Fiction – paperback; Bloomsbury; 355 pages; 1997.
So this particular Tom Coraghessan Boyle novel is my friend JB’s favourite novel of all time. I read it on the strength of his recommendation and knew, pretty much from the first line, that I was going to enjoy this critically acclaimed book. The writing is accomplished, the characterisation is superb, the plot is rivetting and the detail is like nothing I’ve ever read before, but it’s the moral message — without ever resorting to preaching or moralising — that elevates this book from the excellent to the extraordinary.

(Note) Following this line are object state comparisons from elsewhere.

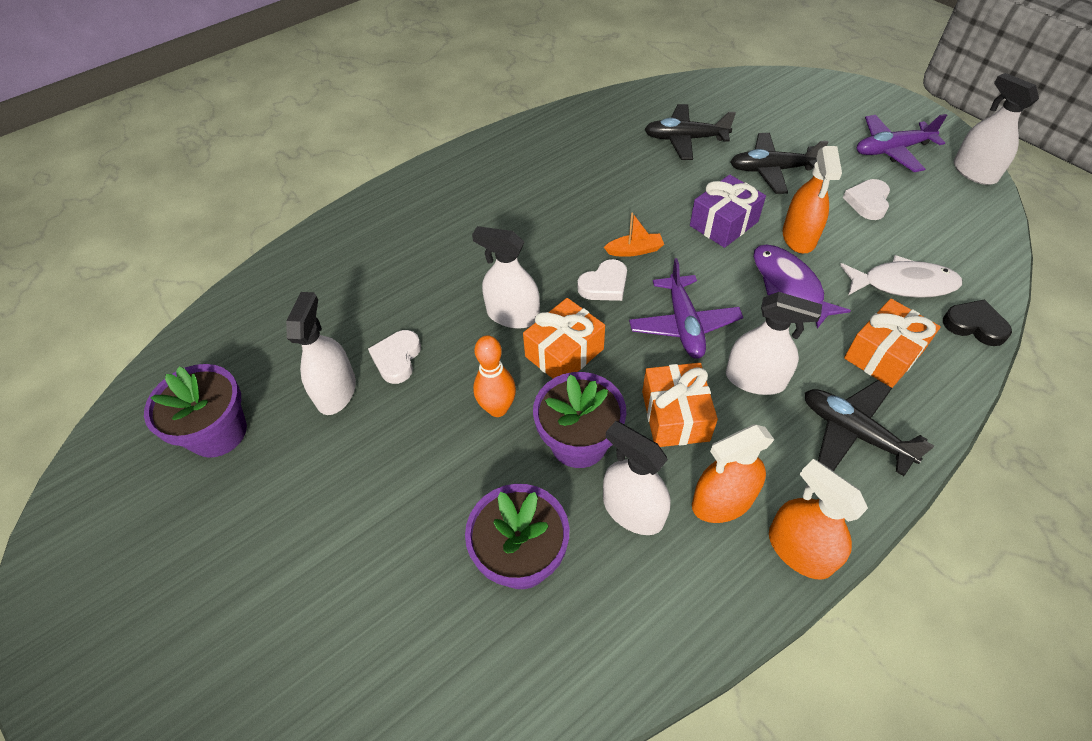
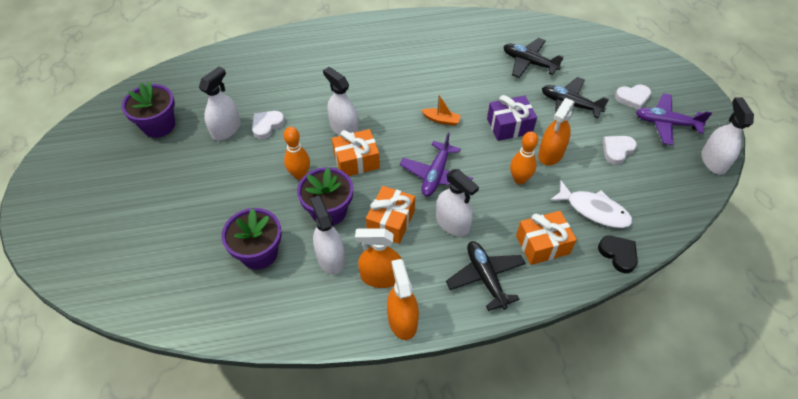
camera: 25 degrees right, 0 degrees up
white heart [578,259,627,301] -> white heart moved to [615,85,651,110]
purple fish [753,245,851,329] -> orange bowling pin [510,131,538,184]

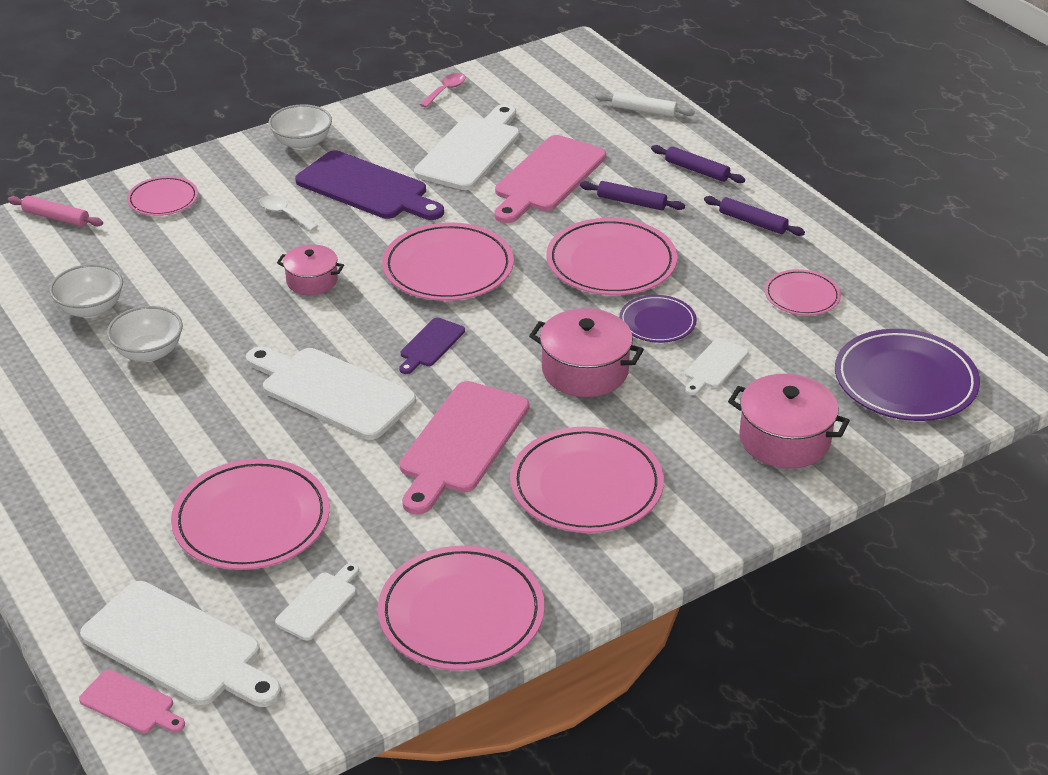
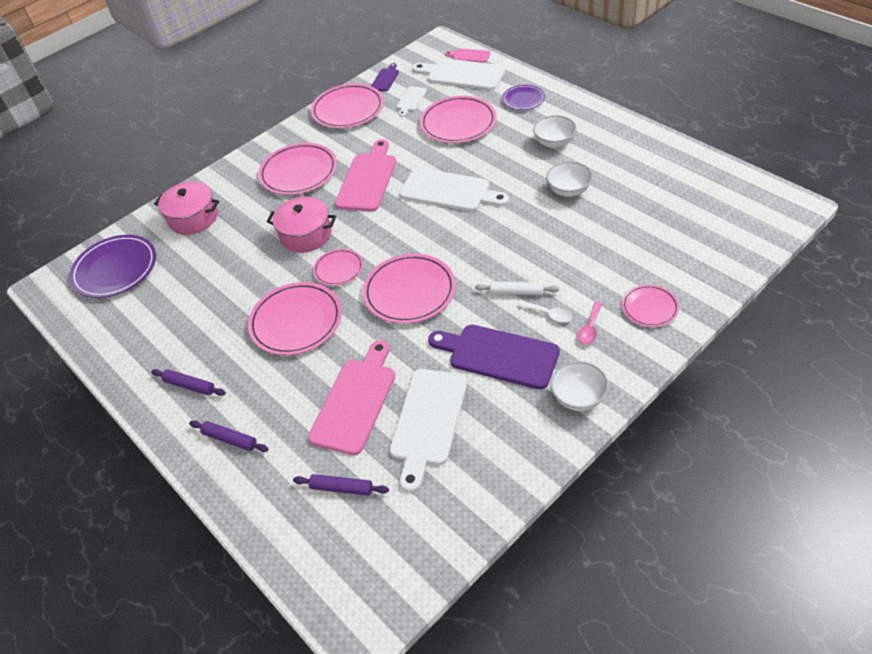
camera: 175 degrees right, 10 degrees up
pink rolling pin [8,196,103,227] -> none
white bowl [49,264,123,318] -> white bowl moved to [533,115,577,148]
pink pot [277,245,344,295] -> none
purple cutting board [399,318,465,374] -> purple cutting board moved to [371,63,399,91]
pink spoon [419,73,465,108] -> pink spoon moved to [578,302,602,345]
purple rolling pin [580,181,685,210] -> purple rolling pin moved to [293,474,389,496]
white rolling pin [595,92,695,117] -> white rolling pin moved to [475,281,559,295]
purple plate [619,295,697,343] -> purple plate moved to [502,85,545,110]
white cutting board [685,338,749,395] -> none
pink plate [765,269,841,315] -> pink plate moved to [313,249,363,286]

Set in America — California to be precise — the story is essentially about the haves and the have nots. There are two view points throughout, told in alternate chapters, which reveal the contrasts between the protectionist middle classes who live with a fortress mentality and the poverty-stricken illegal immigrants (from Mexico) who struggle to put food on their plate on a day-to-day basis despite the obvious and abundant wealth around them.
It all begins when Delaney Mossbacher, a stay-at-home house-husband who writes a naturalist column, knocks down a Mexican pedestrian, Candido, on a busy road near his home. Candido, shocked and unable to understand English, “refuses” any assistance offered by Delaney. Instead he accepts the $20 guilt money handed to him and limps off into the canyon he now calls “home” where his pregnant 17-year-old wife, America, awaits him.
The rest of the book follows the plight of Candido and America’s battle against deprivation, racism and the “law of the jungle”. Meanwhile, Delaney’s comfortable existence on a private estate is shaken by wild intruders – of both the human and animal kind – and his liberal left-wing ideas become slowly eroded because, when push comes to shove, all he wants to do is protect his family and his property.
The book, which moves along at an ultra-quick pace, is littered with ironies: Delaney’s upmarket estate comprising Spanish Mission-style houses has a Spanish name, Arroyo Blanco, but is out of bounds to anyone with a Spanish-sounding name; and Delaney loves the great outdoors and spends a lot of time hiking and camping, while Candido and America are forced to “camp” because they have nowhere else to go and can’t afford food let alone proper accommodation.
The contrasts between rich and poor are also stark: Delaney’s wife, Kyra, is so afraid that her dogs will be gobbled up by wild coyotes that she orders an 8-foot high fence to protect them, while America, destitute and living in the relative shelter of a canyon, has no money to seek the medical assistance she so desparately needs during her pregnancy; and, as Kyra sips her coffee and washes “down her 12 separate vitamin and mineral supplements with half a glass of fresh-squeezed orange juice” each morning, Candido and America are reduced to eating wild birds, and later someone’s pet cat, just to stay alive.
While all this might sound a bit heavy, Boyle has such a great writing style that you never feel as though you are being hit over the head with any IMPORTANT message. In fact I chuckled quite a lot when reading this book, mainly at the ridiculousness of Delaney’s actions and his wife’s (I couldn’t help associating Kyra with Annette Bening’s character in American Beauty) and the sheer pomposity, holier-than-thou attitude of Arroyo Blanco’s residents.
But be warned: admid the laughter there will also be tears. There are two particular incidents in The Tortilla Curtain which broke my heart, they are so gut-wrenchingly, painfully sad.
I *ADORED* this book, and while it hasn’t usurped my own favourite novel of all time it has come pretty damn close! If you are looking for an intelligent read then this is one you shouldn’t miss.